About 30 police officers wearing balaclavas raided the suspect's home in Rambouillet on Friday evening as they sought information about his motive and contacts, AFP reporters at the scene said.
At the same time police in the Paris region searched the home of the person who had sheltered Jamel G when he first arrived in France, sources close to the inquiry said.
Three people were arrested in total, a judicial source told AFP on condition of anonymity.
Interior Minister Gerald Darmanin, who also visited officers in Rambouillet, said security would be stepped up at stations nationwide.
France has been repeatedly targeted by Islamist attackers since 2015, with a series of incidents in the last year keeping terrorism and security as a leading concern.

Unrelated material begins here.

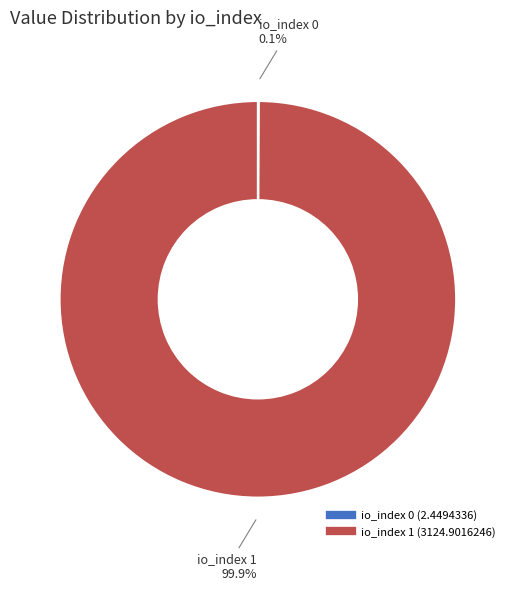

Is there any slice that represents more than half of the pie?

Yes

Macron's government has introduced legislation to tackle religious extremism in France, which would make it easier for the government to close places of worship and track foreign funding of mosques.

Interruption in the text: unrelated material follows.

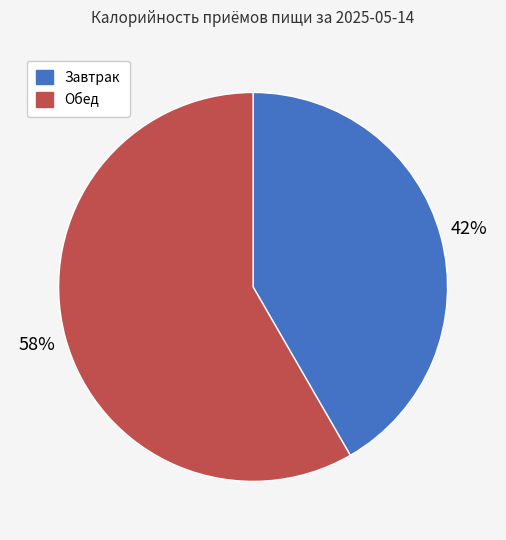

What is the smallest slice in the pie chart?

Завтрак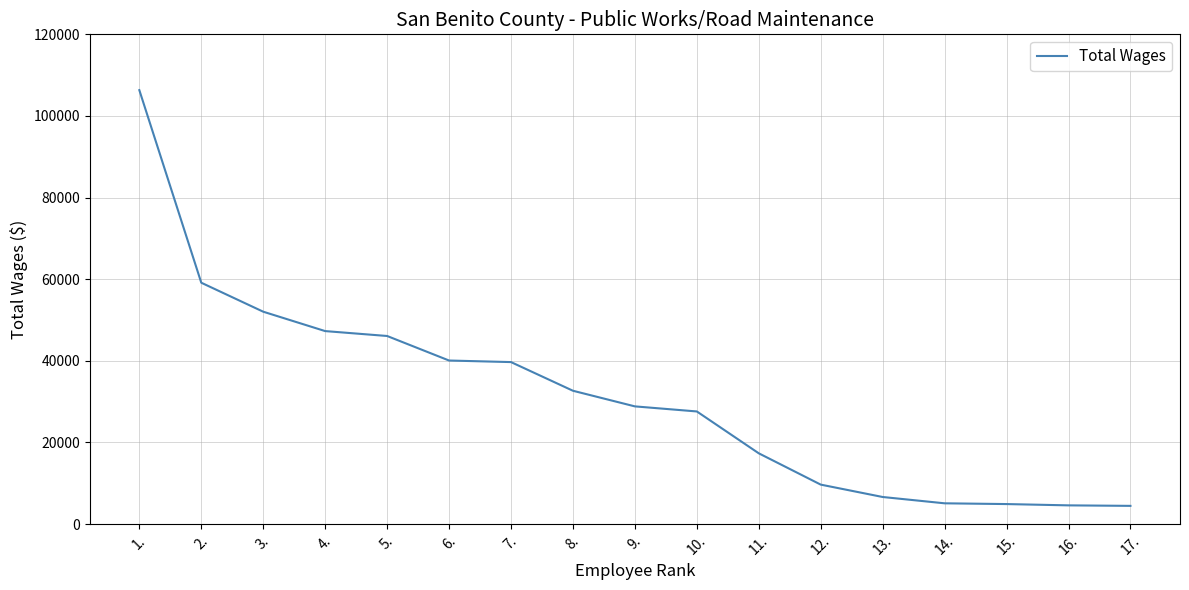

What is the minimum value shown in the chart?

4472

The bill has been condemned by critics who see it as stigmatising Muslims.
Last September, a Pakistani man wounded two people with a meat cleaver outside the former offices of satirical magazine Charlie Hebdo, which had printed cartoons of the Prophet Mohammed.
On October 16, a young Chechen refugee beheaded teacher Samuel Paty who had showed some of the caricatures to his pupils in a crime that profoundly shocked the country.
And on October 29, three people were killed when a recently-arrived Tunisian went on a stabbing spree in a church in the Mediterranean city of Nice.
In the most serious recent attack against French police, three officers and one police employee in Paris were stabbed to death in October 2019 by an IT specialist colleague who was himself then shot dead.
He was found to have shown an interest in radical Islam.
These attacks came after the massacres carried out by Islamist extremists from 2015 that began with the killing of staff in the offices of Charlie Hebdo in January that year.
In France's deadliest peacetime atrocity, 130 people were killed and 350 were wounded when Islamist suicide bombers and gunmen attacked the Stade de France stadium, bars and restaurants in central Paris and the Bataclan concert hall in November 2015.
The following year a man rammed a truck into a Bastille Day crowd in Nice, killing 86 people.